What is the danger of side effects in Java 8 Streams?

gridDragon :

I'm trying to understand warnings I found in the Documentation on Streams. I've gotten in the habit of using forEach() as a general purpose iterator. And that's lead me to writing this type of code:

public class FooCache {
    private static Map<Integer, Integer> sortOrderCache = new ConcurrentHashMap<>();
    private static Map<Integer, String> codeNameCache = new ConcurrentHashMap<>();

    public static void populateCache() {
        List<Foo> myThings = getThings();

        myThings.forEach(thing -> {
            sortOrderCache.put(thing.getId(), thing.getSortOrder());
            codeNameCache.put(thing.getId(), thing.getCodeName())
        });
    }
}

This is a trivialized example. I understand that this code violates Oracle's warning against stateful lamdas and side-effects. But I don't understand why this warning exists.

When running this code it appears to behave as expected. So how do I break this to demonstrate why it's a bad idea?

In sort, I read this:

If executed in parallel, the non-thread-safety of ArrayList would cause incorrect results, and adding needed synchronization would cause contention, undermining the benefit of parallelism.

But can anyone add clarity to help me understand the warning?

NoDataFound :

From the Javadoc:

Note also that attempting to access mutable state from behavioral parameters presents you with a bad choice with respect to safety and performance; if you do not synchronize access to that state, you have a data race and therefore your code is broken, but if you do synchronize access to that state, you risk having contention undermine the parallelism you are seeking to benefit from.
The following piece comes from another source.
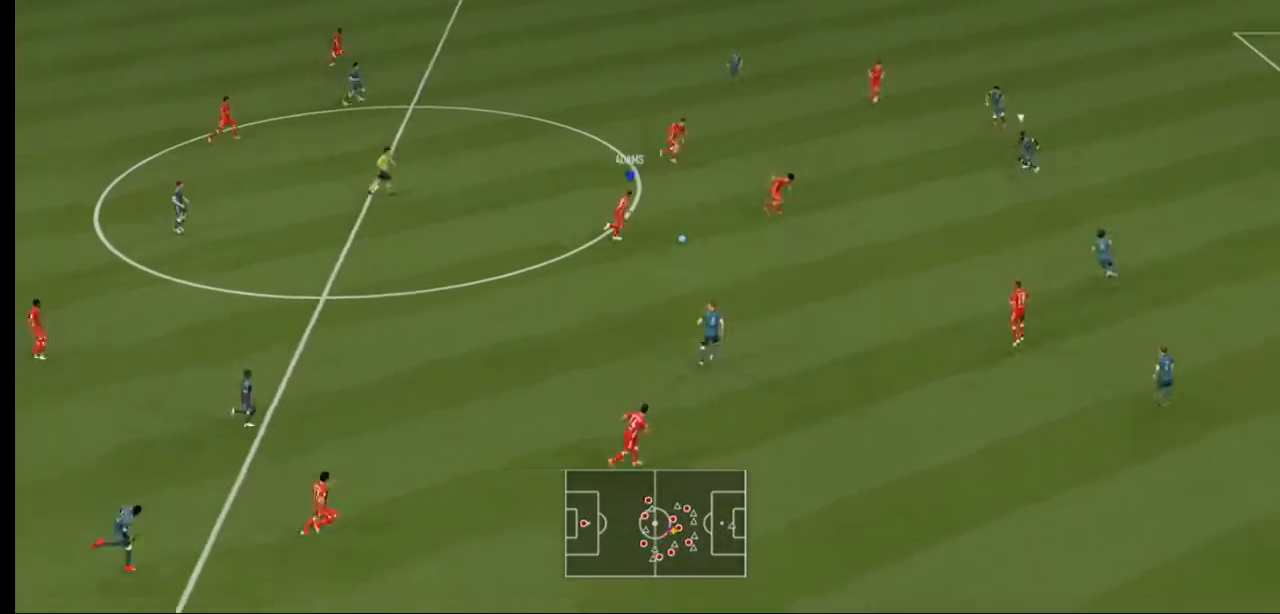
{"buttons": ["R2"], "left_stick": "right", "right_stick": "center", "events": []}
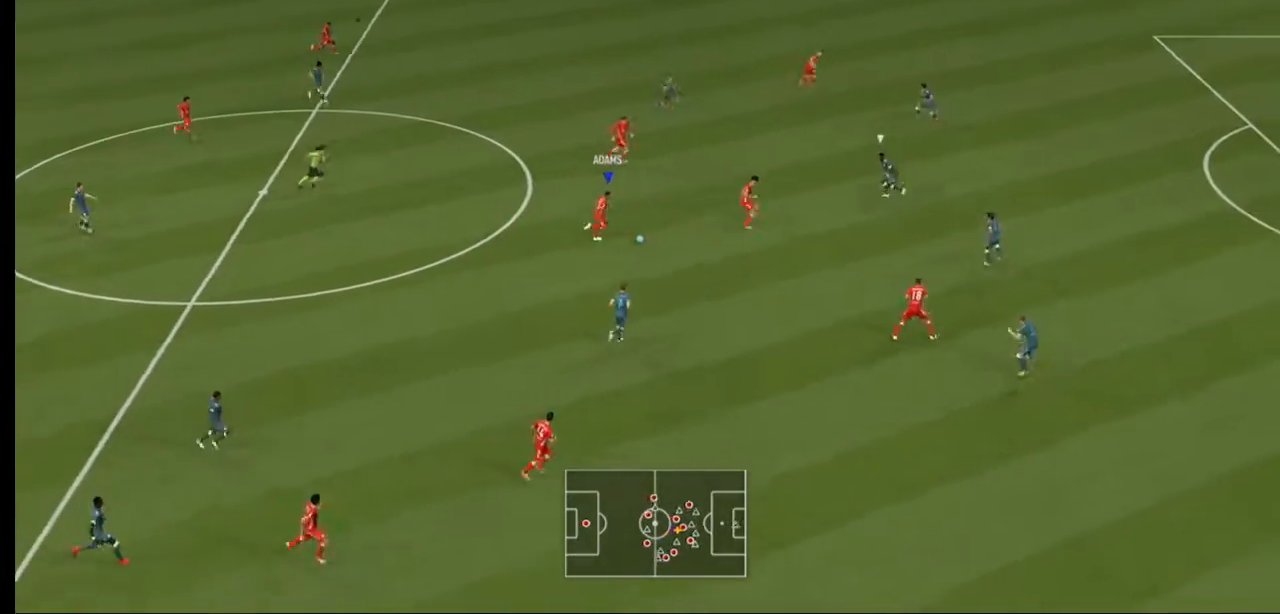
{"buttons": [], "left_stick": "up-right", "right_stick": "center", "events": [[167, "R2", "up"], [333, "Y", "down"], [333, "left_stick", "up-right"], [467, "Y", "up"]]}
The best approach is to avoid stateful behavioral parameters to stream operations entirely; there is usually a way to restructure the stream pipeline to avoid statefulness.

The problem here is that if you access a mutable state, you loose on two side:

  • Safety, because you need synchronization which the Stream tries to minimize
  • Performance, because the required synchronization cost you (in your example, if you use a ConcurrentHashMap, this has a cost).

Now, in your example, there are several points here:

  • If you want to use Stream and multi threading stream, you need to use parralelStream() as in myThings.parralelStream(); as it stands, the forEach method provided by java.util.Collection is simple for each.
  • You use HashMap as a static member and you mutate it. HashMap is not threadsafe; you need to use a ConcurrentHashMap.

In the lambda, and in the case of a Stream, you must not mutate the source of your stream:

myThings.stream().forEach(thing -> myThings.remove(thing));

This may work (but I suspect it will throw a ConcurrentModificationException) but this will likely not work:

myThings.parallelStream().forEach(thing -> myThings.remove(thing));

That's because the ArrayList is not thread safe.

If you use a synchronized view (Collections.synchronizedList), then you would have a performance it because you synchronize on each access.

In your example, you would rather use:

sortOrderCache = myThings.stream()
                         .collect(Collectors.groupingBy(
                           Thing::getId, Thing::getSortOrder);
codeNameCache= myThings.stream()
                       .collect(Collectors.groupingBy(
                         Thing::getId, Thing::getCodeName);

The finisher (here the groupingBy) does the work you were doing and might be called sequentially (I mean, the Stream may be split across several thread, the the finisher may be invoked several times (in different thread) and then it might need to merge.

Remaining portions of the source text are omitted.